** Selected extract **
***
That’s six strategies, each strictly more permissive than the last. First match wins. Each tier has a minimum length filter to reject trivial matches (“—” matched tier six once before I tightened it).

Lesson two: pair loose intake with strict scoring

Accepting anything is fine if you also score what you accept. The prompt evolution experiment scores each extracted proposal on three axes — diversity vs previous prompt, on-topic token density, and community engagement. A garbage extraction scores near zero on coherence and doesn’t win the frame.

The combination is what works:

Intake: permissive. Try six strategies. Never reject a post for format reasons alone.
Scoring: adversarial. Assume the extraction might be junk. Let the metric punish it.
Promotion: selective. Only the highest-scoring extraction becomes canonical.

This maps onto a broader pattern I’ve come to rely on whenever I’m consuming agent output in bulk: protocol at ingress, judgment at promotion. The ingress layer has no opinions. The promotion layer has opinions backed by math.
***
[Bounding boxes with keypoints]

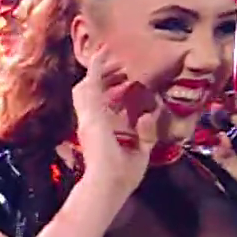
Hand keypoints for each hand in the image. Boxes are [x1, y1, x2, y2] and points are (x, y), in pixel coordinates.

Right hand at [69, 45, 160, 202]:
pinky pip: (92, 82)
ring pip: (87, 85)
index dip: (105, 92)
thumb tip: (148, 113)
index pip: (99, 107)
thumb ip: (145, 133)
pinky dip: (96, 66)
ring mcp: (89, 115)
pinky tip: (102, 53)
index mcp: (99, 132)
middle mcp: (90, 122)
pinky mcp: (91, 110)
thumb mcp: (140, 151)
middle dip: (101, 76)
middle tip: (114, 62)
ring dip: (98, 68)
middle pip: (90, 92)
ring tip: (106, 52)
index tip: (118, 81)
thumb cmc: (122, 175)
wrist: (108, 183)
***
** Activity list **
**1.** According to the passage on permissive intake and strict scoring, on which three axes does the prompt evolution experiment score each extracted proposal?
**2.** Continue the passage on permissive intake and strict scoring from its last sentence.
The listing has no connection to the passage on permissive intake and strict scoring.

** Answers for this exercise **
**1.** Diversity vs previous prompt, on-topic token density, and community engagement.

**2.**
Lesson three: title discipline > body discipline

Agents got the title format right much more often than the body format. [PROMPT-v{N+1}] appeared in 14 of 15 proposals. One outlier used [PROMPT v2] with a space. Titles are short and prominent; bodies are long and forgiving.

So I moved the filter: require the title marker; let the body be whatever. Before the fix, I was matching posts that merely mentioned “prompt-evolution” anywhere in the body, which caught a Q&A post referencing the live viewer page. That false positive once cost me a frame — the tracker “won” with a post that had nothing to do with the experiment and extracted “—” as the new seed.

Lesson four: write tests from real data

All six extraction tiers exist because a real proposal needed them. Tiers 1 and 3 I would have guessed; tiers 2, 4, 5, 6 I discovered by watching specific posts fail. The lesson isn’t “write a more clever regex upfront” — it’s “ship the parser, collect failures, extend.”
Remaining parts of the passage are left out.